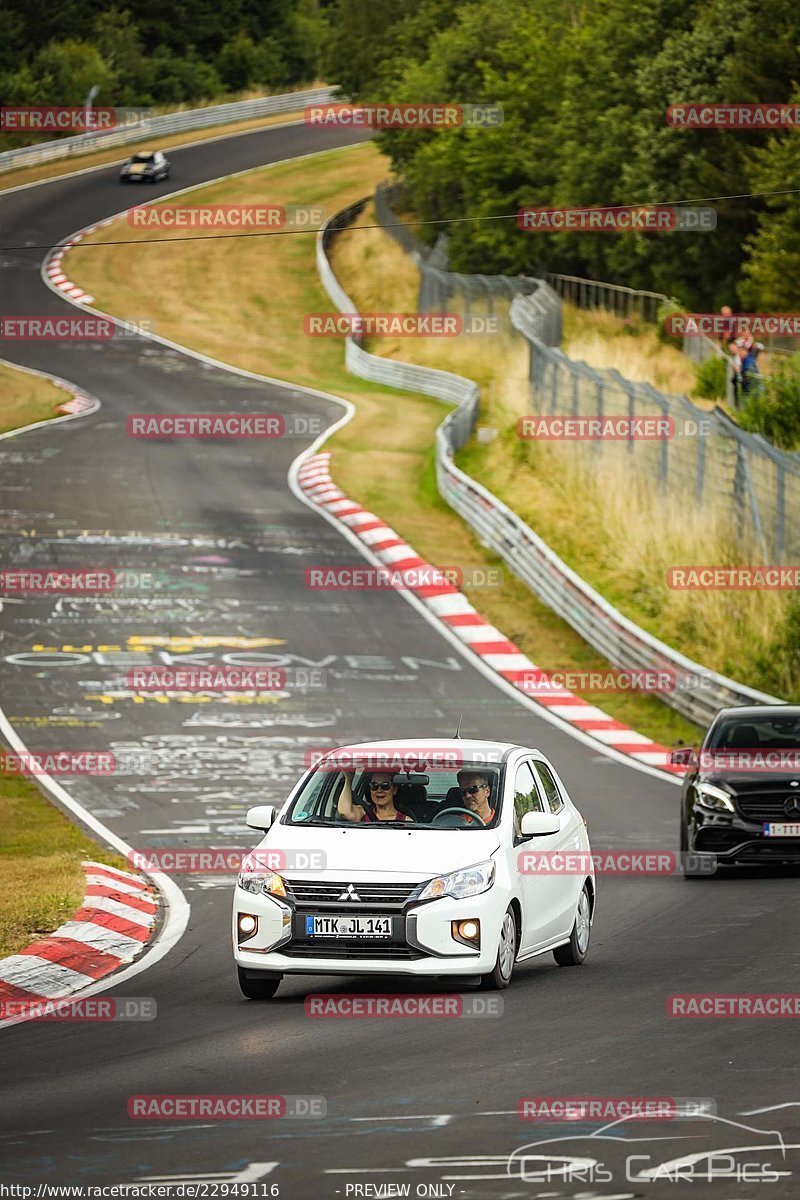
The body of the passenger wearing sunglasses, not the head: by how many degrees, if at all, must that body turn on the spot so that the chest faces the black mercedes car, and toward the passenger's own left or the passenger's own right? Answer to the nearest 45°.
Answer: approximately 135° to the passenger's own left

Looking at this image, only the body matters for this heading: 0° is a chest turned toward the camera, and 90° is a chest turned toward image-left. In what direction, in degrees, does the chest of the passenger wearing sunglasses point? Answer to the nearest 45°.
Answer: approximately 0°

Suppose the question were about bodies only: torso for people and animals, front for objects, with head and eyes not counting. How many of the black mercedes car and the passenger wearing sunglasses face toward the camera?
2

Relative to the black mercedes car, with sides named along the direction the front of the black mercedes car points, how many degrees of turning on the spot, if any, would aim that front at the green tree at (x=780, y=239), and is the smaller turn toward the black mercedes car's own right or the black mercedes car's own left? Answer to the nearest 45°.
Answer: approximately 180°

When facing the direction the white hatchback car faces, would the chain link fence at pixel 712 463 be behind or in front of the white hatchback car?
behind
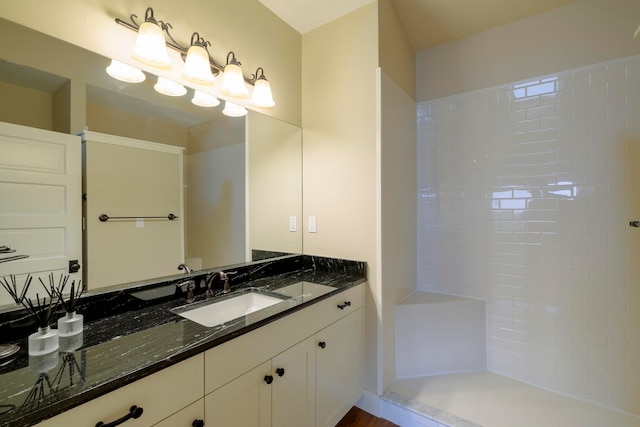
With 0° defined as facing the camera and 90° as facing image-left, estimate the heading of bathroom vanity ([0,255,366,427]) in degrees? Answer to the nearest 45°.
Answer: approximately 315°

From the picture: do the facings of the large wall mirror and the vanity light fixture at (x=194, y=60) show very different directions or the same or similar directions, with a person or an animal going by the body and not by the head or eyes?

==================================================

• Your assignment: Return word for word the lines of the material above from the line with "Looking at this" up to and including the last line of the material, leaving the pictures out.

• Exercise response:
Looking at this image, only the body matters for this heading: 0° is a chest turned toward the camera, and 90° is a chest turned toward image-left. In what direction, in degrees, does the chest of the passenger wearing sunglasses point? Answer to the nearest 45°.
Answer: approximately 0°

Suppose the question were about bodies only: torso for people and animals, front for objects, with head and eyes not counting. How many of the black mercedes car and the passenger wearing sunglasses face toward the camera?
2

Relative to the black mercedes car, with sides named along the direction the front of the black mercedes car points, how many degrees of turning on the spot, if any, would aim that front at the green tree at (x=780, y=239), and is the smaller turn toward the black mercedes car's own right or the black mercedes car's own left? Answer to the nearest 45°.
Answer: approximately 180°

When facing the direction the white hatchback car faces, would the chain link fence at pixel 712 463 be behind or in front of the white hatchback car?
behind
With 0° defined as facing the camera and 90° as facing image-left, estimate the heading of bathroom vanity ([0,255,366,427]) in degrees? Answer to the nearest 45°.
Answer: approximately 315°

From the picture: do the facings of the large wall mirror and the vanity light fixture at (x=194, y=60) show very different directions or the same or similar directions, with a person or an animal going by the body and not by the head or eyes?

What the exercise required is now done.